WHAT TO DO:
Decide whether each statement below agrees with the text on SafeSearch enforcement in Forefront TMG. Answer yes or no for each and quote the text's deciding words.
1. The GUI lets you extend the SafeSearch enforcement rule to networks other than the Internal network.
2. Adding SafeSearch enforcement for Altavista requires editing the configuration file.
3. You should copy the original SafeSearchConfiguration.xml file before changing it.

As you can see the SafeSearch enforcement rule applies only to requests initiated from the Internal network. You will also note that there is no way to change this default behavior in the GUI. If you would like to enable SafeSearch enforcement for networks other than the Internal network, you’ll have to execute the script below. In this example I am enabling SafeSearch enforcement for a network named DMZ. You can replace this network name with a name that is applicable in your scenario.

Dim FPC, Array, Rule

Set FPC = CreateObject(“FPC.Root”)

Set Array = FPC.GetContainingArray

Set Rule = Array.ArrayPolicy.PolicyRules.Item(“SafeSearch”)

Rule.SourceSelectionIPs.Networks.Add “DMZ”, 0


Enabling Additional Search Engines

By default, Forefront TMG will only apply SafeSearch enforcement to the most popular Internet search engines – Bing, Google, and Yahoo. If you wish to leverage SafeSearch enforcement for another search engine, you can do so by making changes to the SafeSearchConfiguration.xml file that is located in the default Forefront TMG installation folder C:\Program Files\Microsoft Forefront Threat Management Gateway. Be sure to make a copy of the original file before making any changes. Keep in mind that many secondary search engines are in fact leveraging one of the major search engines to produce their results. For example, Altavista uses Yahoo so no changes would be required. To add support for another search engine it will be necessary to do some research to determine what SafeSearch query string operators are required for SafeSearch enforcement. Sadly there is surprisingly little information and apparent support for gateway-enforced SafeSearch with many of the secondary search engines. If it is your desire to always apply SafeSearch enforcement, you may have to resort to some reverse-engineering by observing HTTP requests with a protocol analyzer or browser plug-in like HTTPwatch while submitting queries using different settings configured on the client. If that proves to be unsuccessful, another option involves creating a rule that will deny access to other search engines and redirect them to one of the more popular ones that does provide this support.

PROVIDED DATA:
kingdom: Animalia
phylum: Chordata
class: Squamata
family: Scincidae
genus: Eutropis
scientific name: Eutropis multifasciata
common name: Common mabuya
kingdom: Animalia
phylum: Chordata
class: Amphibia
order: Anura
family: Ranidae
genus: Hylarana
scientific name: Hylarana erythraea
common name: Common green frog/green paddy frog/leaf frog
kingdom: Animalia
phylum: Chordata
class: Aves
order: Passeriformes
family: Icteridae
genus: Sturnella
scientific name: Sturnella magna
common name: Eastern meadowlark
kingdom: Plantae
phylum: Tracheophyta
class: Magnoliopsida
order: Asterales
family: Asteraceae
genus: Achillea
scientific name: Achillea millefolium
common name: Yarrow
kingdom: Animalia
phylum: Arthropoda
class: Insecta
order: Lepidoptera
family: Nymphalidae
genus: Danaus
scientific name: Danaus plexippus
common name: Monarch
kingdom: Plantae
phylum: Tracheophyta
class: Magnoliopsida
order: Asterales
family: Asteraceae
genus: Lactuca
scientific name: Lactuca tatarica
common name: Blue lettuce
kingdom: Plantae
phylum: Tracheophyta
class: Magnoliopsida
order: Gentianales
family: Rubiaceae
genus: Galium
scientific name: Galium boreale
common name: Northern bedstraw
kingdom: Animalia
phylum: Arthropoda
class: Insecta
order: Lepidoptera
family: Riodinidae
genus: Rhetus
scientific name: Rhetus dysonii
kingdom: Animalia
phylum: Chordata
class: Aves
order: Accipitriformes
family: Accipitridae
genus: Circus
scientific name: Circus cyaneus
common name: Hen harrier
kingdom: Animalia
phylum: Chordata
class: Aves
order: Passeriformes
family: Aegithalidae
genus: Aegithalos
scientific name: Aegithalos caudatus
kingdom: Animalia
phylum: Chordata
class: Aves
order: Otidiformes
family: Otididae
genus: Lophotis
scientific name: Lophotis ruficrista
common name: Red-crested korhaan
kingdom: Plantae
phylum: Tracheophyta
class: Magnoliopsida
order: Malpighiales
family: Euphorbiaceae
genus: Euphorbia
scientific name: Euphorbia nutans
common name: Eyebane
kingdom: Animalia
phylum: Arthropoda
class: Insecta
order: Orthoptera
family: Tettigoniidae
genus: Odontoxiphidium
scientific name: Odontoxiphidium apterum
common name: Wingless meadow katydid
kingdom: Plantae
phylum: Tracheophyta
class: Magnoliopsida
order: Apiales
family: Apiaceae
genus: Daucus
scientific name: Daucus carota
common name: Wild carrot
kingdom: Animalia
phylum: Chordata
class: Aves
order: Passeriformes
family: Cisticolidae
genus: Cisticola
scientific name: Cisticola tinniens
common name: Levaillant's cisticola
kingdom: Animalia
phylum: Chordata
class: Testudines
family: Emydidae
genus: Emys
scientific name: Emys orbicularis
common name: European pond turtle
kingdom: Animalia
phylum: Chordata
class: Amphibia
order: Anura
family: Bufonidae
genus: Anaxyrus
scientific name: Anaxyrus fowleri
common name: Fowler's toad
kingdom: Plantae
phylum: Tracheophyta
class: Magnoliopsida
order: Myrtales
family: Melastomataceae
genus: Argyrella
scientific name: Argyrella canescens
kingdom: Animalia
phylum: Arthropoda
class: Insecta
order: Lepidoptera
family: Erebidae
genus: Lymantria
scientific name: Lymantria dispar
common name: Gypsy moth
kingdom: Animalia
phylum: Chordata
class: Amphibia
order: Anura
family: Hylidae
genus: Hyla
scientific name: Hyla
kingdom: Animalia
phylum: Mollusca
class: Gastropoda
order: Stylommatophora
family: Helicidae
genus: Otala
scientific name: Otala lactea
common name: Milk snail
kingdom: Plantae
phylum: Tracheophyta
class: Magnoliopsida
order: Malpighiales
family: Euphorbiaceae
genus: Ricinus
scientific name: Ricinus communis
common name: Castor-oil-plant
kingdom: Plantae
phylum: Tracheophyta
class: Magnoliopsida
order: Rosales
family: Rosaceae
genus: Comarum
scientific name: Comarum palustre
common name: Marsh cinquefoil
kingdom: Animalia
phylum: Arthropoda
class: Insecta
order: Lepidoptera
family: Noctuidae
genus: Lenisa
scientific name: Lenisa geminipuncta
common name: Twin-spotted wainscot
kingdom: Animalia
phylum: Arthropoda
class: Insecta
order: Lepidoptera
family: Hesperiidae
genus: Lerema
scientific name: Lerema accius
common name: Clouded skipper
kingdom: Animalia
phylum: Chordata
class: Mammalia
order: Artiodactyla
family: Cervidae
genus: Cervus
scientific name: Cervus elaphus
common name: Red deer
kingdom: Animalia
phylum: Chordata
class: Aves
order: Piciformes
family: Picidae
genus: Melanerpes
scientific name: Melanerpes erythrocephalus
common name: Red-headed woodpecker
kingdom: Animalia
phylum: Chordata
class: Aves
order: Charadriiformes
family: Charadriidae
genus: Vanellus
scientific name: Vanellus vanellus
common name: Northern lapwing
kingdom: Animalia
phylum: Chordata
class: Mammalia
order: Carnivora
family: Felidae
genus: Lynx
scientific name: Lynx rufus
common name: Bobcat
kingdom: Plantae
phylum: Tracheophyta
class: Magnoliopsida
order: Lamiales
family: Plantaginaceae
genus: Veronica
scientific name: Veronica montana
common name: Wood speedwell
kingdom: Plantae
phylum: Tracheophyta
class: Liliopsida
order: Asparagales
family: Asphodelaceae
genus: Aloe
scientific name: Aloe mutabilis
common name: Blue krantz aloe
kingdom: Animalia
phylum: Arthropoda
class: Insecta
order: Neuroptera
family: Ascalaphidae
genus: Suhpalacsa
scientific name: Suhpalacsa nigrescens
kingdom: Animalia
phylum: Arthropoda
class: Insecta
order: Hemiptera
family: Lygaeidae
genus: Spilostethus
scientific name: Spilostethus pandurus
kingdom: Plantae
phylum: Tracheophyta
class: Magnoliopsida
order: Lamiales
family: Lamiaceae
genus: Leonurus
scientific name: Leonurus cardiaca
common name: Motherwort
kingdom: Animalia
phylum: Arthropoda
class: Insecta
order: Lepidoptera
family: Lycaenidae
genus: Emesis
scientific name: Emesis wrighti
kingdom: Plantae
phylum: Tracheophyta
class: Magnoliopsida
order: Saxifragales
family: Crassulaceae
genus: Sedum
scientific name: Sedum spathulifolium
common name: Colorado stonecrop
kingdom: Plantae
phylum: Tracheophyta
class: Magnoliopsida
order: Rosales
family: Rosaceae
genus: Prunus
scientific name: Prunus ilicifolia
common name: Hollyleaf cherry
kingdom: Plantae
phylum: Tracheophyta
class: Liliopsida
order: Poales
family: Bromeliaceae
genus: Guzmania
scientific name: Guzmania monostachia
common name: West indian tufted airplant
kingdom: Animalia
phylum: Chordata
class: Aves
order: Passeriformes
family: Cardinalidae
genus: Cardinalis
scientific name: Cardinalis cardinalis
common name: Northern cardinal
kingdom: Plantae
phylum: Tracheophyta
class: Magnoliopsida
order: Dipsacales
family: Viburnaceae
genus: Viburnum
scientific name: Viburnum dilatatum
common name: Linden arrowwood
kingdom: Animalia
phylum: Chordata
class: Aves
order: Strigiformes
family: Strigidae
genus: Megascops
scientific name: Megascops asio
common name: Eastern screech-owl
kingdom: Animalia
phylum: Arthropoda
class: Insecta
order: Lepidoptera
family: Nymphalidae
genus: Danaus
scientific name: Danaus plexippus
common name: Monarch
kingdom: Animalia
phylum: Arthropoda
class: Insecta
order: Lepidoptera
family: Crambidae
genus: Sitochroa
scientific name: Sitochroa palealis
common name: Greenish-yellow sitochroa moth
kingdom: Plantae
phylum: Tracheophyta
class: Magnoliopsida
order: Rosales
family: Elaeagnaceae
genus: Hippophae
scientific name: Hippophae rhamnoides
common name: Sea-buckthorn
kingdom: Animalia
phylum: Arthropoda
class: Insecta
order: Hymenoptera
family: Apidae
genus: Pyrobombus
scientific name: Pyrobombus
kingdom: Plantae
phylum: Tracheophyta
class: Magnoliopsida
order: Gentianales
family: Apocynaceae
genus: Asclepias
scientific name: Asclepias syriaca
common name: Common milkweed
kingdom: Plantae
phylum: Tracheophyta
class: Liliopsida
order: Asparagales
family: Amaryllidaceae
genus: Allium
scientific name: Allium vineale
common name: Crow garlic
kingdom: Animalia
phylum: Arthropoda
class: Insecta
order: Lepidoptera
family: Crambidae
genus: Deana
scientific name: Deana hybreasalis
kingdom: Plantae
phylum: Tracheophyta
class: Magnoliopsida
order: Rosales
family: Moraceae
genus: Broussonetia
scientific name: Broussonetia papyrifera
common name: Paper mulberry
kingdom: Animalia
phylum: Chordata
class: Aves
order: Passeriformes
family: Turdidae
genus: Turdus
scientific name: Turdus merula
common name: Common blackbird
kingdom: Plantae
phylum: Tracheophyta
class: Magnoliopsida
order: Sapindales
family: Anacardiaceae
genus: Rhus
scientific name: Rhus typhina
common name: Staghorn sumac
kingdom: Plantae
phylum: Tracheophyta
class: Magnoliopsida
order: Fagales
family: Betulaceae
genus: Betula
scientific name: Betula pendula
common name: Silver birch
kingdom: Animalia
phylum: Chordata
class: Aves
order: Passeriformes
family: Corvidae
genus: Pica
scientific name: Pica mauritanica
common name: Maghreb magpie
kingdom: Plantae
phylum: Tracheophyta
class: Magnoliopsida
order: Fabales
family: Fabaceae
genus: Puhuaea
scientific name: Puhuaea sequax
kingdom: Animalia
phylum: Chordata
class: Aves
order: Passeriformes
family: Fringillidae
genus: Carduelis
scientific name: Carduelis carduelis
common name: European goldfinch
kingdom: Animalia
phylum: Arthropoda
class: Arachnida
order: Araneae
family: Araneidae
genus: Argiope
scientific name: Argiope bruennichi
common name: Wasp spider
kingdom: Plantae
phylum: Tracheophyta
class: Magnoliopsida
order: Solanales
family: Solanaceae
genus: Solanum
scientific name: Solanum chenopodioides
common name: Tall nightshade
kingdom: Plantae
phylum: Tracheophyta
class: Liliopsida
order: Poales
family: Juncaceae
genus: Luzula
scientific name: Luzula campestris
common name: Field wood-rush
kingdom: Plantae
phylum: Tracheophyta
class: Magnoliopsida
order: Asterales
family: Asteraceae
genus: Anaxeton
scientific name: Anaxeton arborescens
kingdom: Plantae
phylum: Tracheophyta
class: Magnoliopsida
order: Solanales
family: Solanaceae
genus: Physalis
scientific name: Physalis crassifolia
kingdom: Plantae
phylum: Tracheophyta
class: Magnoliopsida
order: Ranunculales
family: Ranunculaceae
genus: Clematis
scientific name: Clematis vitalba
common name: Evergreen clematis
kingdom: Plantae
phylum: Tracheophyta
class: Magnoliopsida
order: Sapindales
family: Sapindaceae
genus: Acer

RESULT OF THE EXERCISE:
1. No: "there is no way to change this default behavior in the GUI."
2. No: "Altavista uses Yahoo so no changes would be required."
3. Yes: "Be sure to make a copy of the original file before making any changes."